(TASK TO COMPLETE) Set every line of the data down again exactly, and keep the pictures out.

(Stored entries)

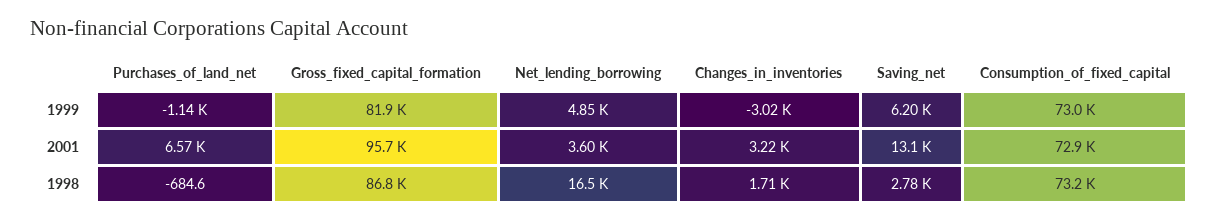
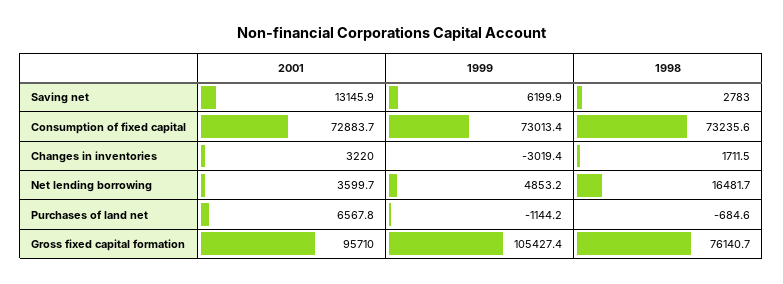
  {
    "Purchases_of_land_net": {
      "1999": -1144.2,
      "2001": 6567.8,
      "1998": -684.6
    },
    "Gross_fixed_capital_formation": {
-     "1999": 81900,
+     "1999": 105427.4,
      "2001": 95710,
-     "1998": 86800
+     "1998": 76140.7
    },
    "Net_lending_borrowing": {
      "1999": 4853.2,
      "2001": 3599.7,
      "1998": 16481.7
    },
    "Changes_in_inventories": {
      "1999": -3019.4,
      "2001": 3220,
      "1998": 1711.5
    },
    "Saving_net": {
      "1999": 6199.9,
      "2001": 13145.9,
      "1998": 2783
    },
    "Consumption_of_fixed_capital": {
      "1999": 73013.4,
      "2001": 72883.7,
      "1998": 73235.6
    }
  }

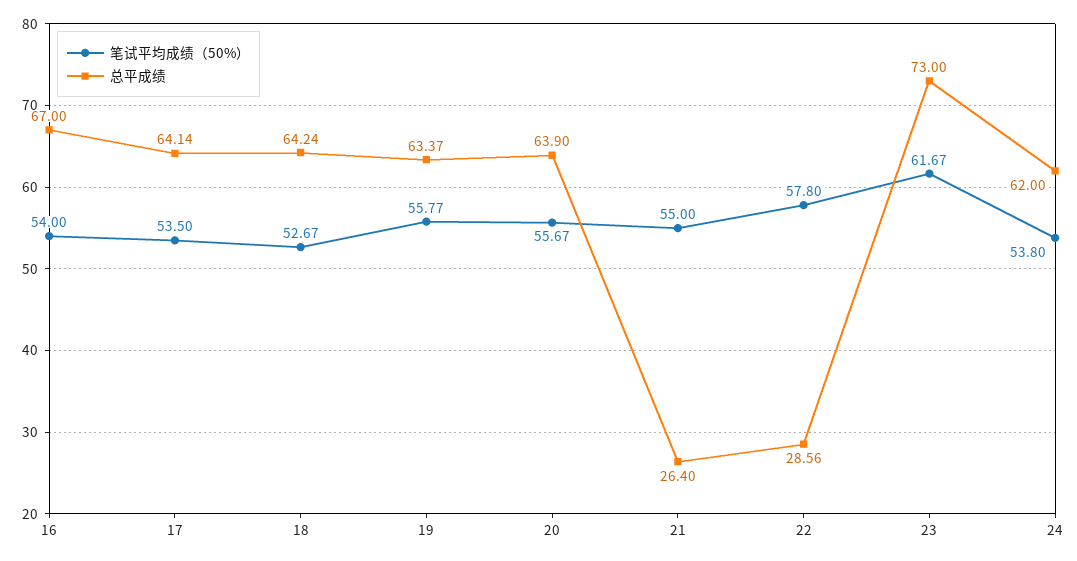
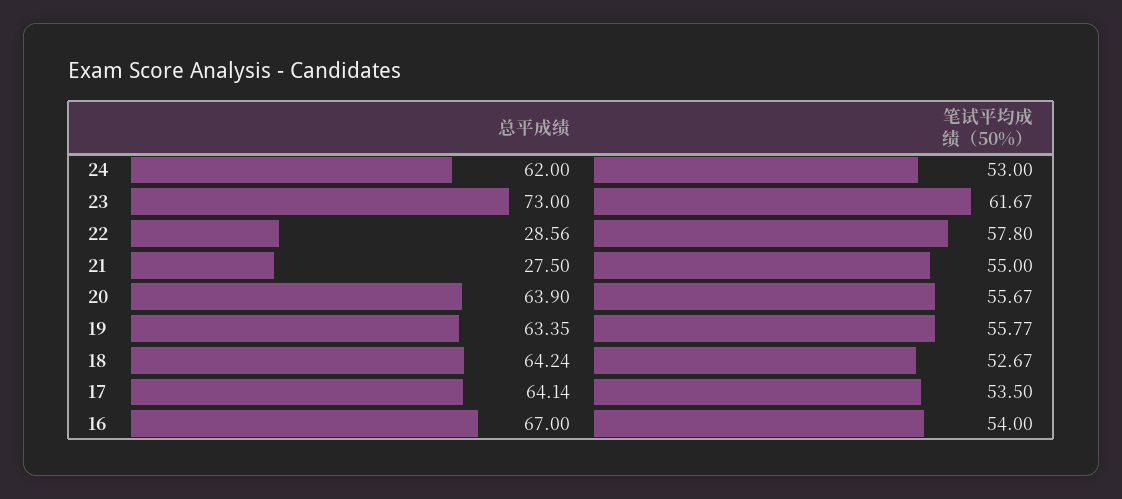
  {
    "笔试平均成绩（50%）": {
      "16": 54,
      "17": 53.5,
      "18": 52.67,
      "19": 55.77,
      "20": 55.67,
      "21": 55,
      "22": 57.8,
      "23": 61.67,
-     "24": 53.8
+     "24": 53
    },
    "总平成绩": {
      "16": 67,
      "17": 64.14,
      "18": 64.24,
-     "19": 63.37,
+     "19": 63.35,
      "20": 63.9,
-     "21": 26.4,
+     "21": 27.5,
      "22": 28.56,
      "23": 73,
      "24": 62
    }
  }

(EXERCISE RESPONSE)
  {
    "Purchases_of_land_net": {
      "1999": -1144.2,
      "2001": 6567.8,
      "1998": -684.6
    },
    "Gross_fixed_capital_formation": {
-     "1999": 81900,
+     "1999": 105427.4,
      "2001": 95710,
-     "1998": 86800
+     "1998": 76140.7
    },
    "Net_lending_borrowing": {
      "1999": 4853.2,
      "2001": 3599.7,
      "1998": 16481.7
    },
    "Changes_in_inventories": {
      "1999": -3019.4,
      "2001": 3220,
      "1998": 1711.5
    },
    "Saving_net": {
      "1999": 6199.9,
      "2001": 13145.9,
      "1998": 2783
    },
    "Consumption_of_fixed_capital": {
      "1999": 73013.4,
      "2001": 72883.7,
      "1998": 73235.6
    }
  }

  {
    "笔试平均成绩（50%）": {
      "16": 54,
      "17": 53.5,
      "18": 52.67,
      "19": 55.77,
      "20": 55.67,
      "21": 55,
      "22": 57.8,
      "23": 61.67,
-     "24": 53.8
+     "24": 53
    },
    "总平成绩": {
      "16": 67,
      "17": 64.14,
      "18": 64.24,
-     "19": 63.37,
+     "19": 63.35,
      "20": 63.9,
-     "21": 26.4,
+     "21": 27.5,
      "22": 28.56,
      "23": 73,
      "24": 62
    }
  }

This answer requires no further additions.